We introduce a collection of defense frameworks designed to safeguard deep neural networks from the risks outlined previously, applicable across a variety of tasks. Our strategies fundamentally use the outputs from deep neural networks as feedback, and incorporate the principle of semantic input validation with generative models to detect adversarial examples and out-of-distribution samples. In more detail, we conduct this input validation by supplying both the input and the predictions to a generative model, such as a Generative Adversarial Network or Stable Diffusion. This generates a synthetic output, which we then compare to the original input. For legitimate inputs that are correctly inferred, the synthetic output attempts to reconstruct the input. On the contrary, for AEs or OODs, instead of reconstructing the input, the synthetic output would be created to conform to the wrong predictions whenever possible. Consequently, by validating the distance between the input and the synthetic output, we can distinguish AEs or OODs from legitimate inputs.
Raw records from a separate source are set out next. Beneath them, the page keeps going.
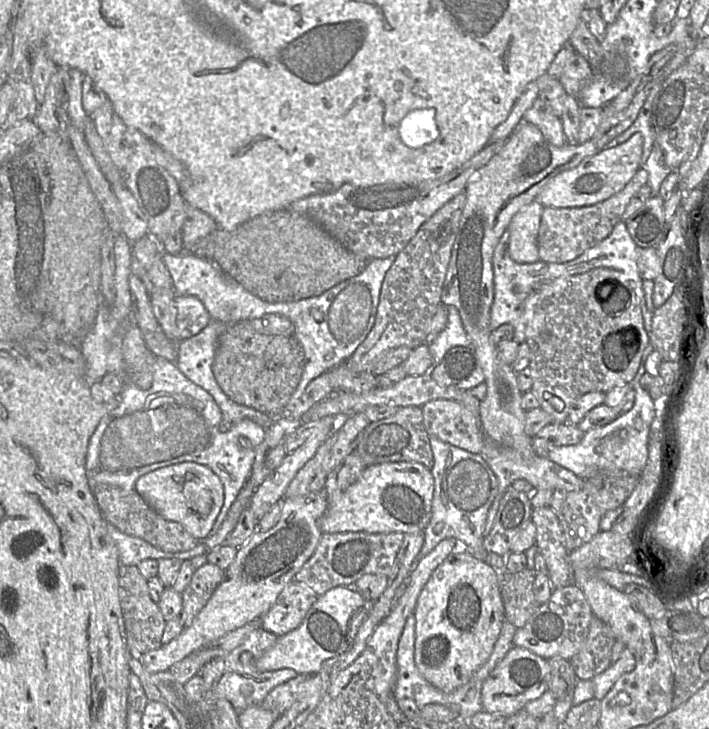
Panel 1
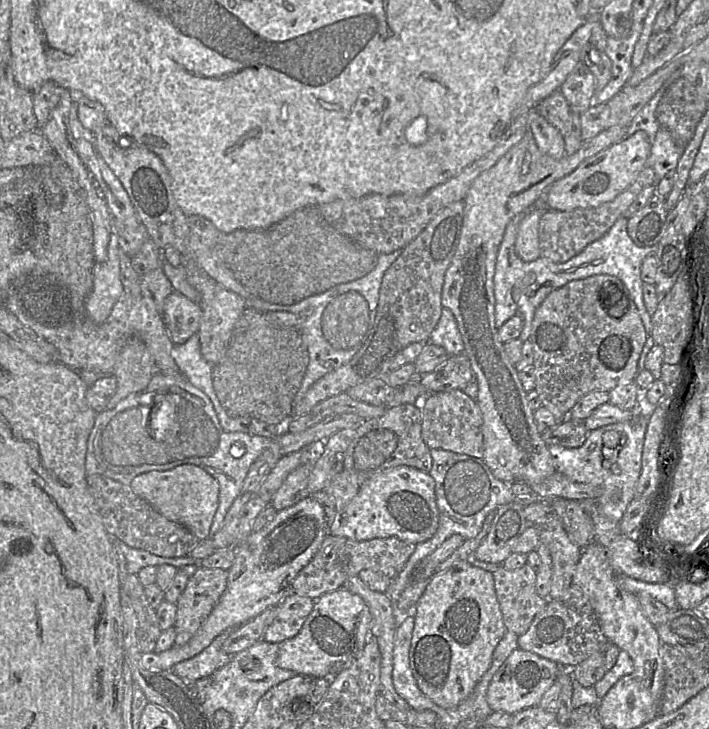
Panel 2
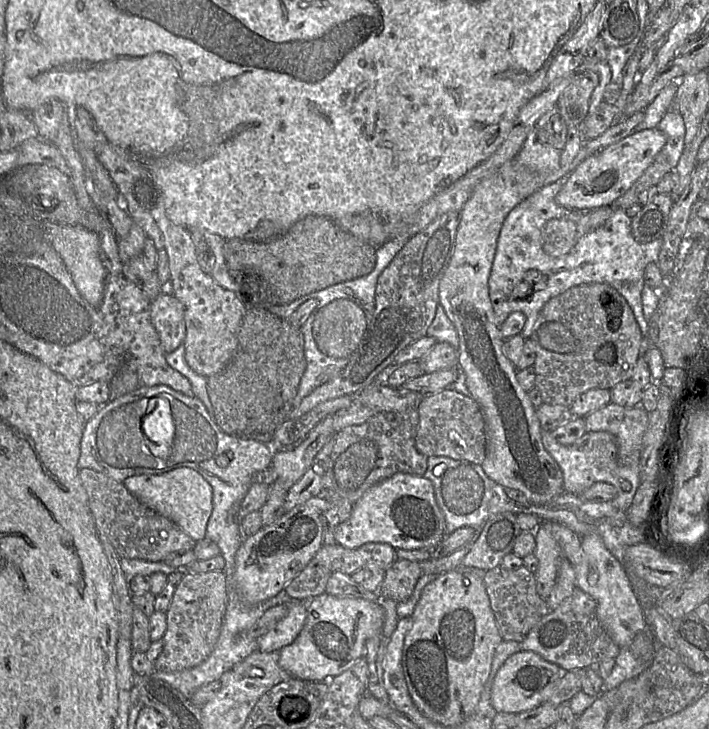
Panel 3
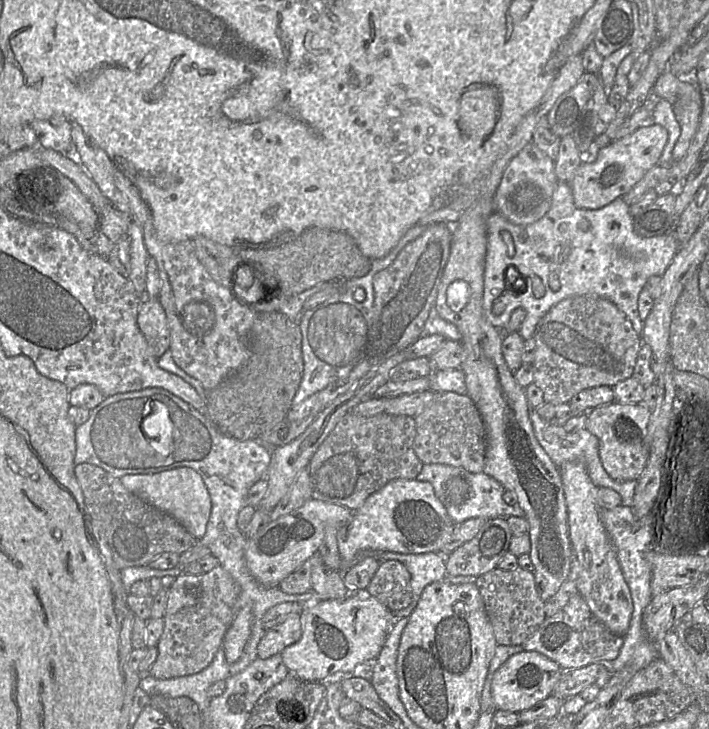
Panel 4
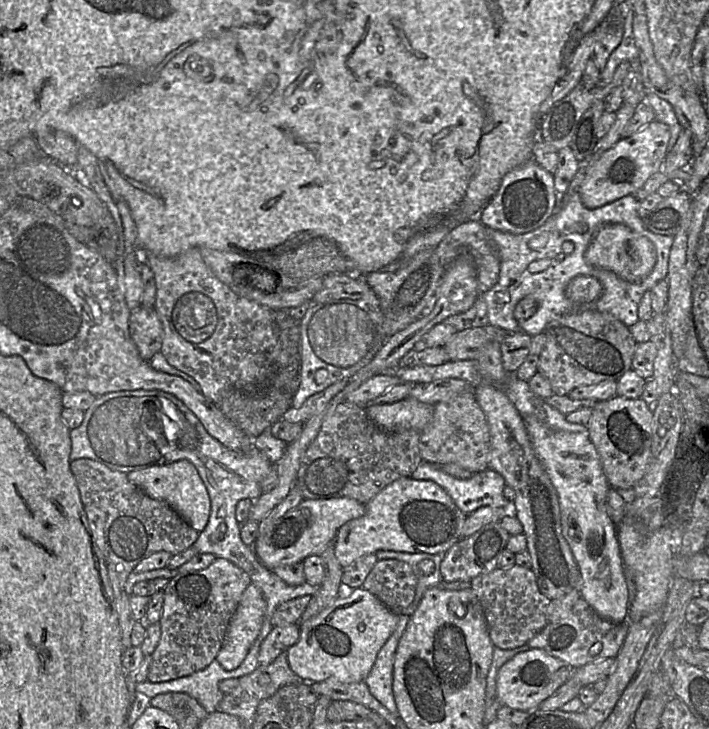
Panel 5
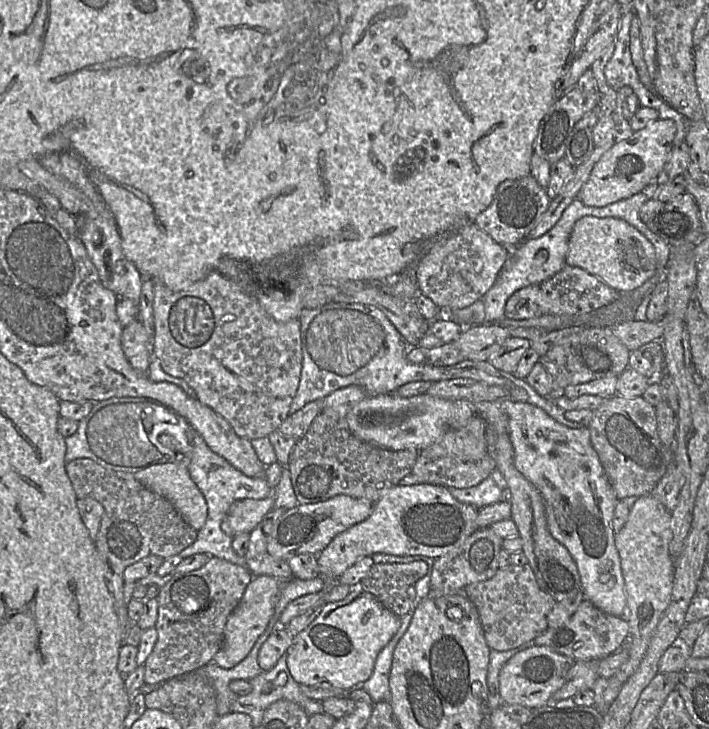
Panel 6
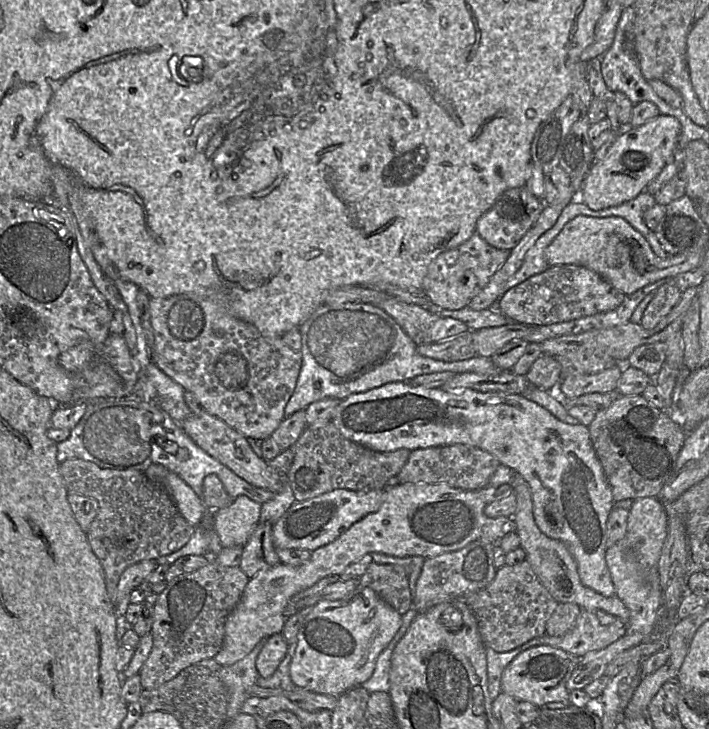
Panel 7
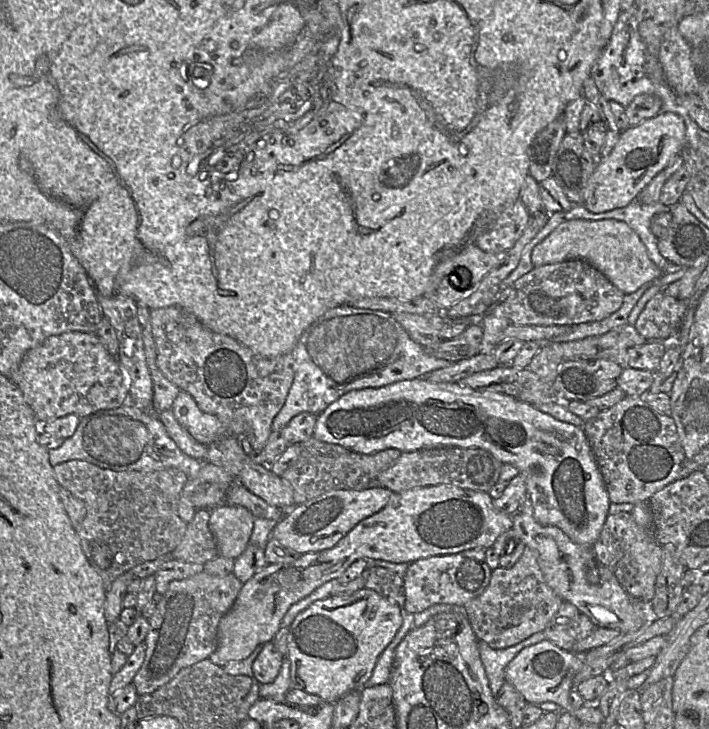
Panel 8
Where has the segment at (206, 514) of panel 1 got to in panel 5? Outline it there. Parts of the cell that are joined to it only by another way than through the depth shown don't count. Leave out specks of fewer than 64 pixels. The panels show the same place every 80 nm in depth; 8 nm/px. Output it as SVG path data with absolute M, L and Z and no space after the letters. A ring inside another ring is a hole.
M187 460L127 473L128 479L150 497L166 502L193 529L202 532L209 520L211 501L196 467Z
We also devote ourselves to enhancing model performance by pioneering new test and debugging methods. To start, we delve into test input prioritization, a technique designed to pinpoint “high-quality” test instances from a large volume of unlabeled data. Through this selection, we can uncover more model failures with less labeling effort, thereby streamlining the process of identifying and addressing the model’s performance shortfalls. Next, we investigate active learning strategies, which involve choosing a set amount of unlabeled data that, following human annotation and model retraining, could most effectively boost the model’s performance. In addition, we engage in failure discovery and reasoning, a process aimed at identifying visual attributes or specific patterns that are comprehensible to humans and that contribute to model failures. Gaining an understanding of these factors is vital for researchers aiming to improve their models.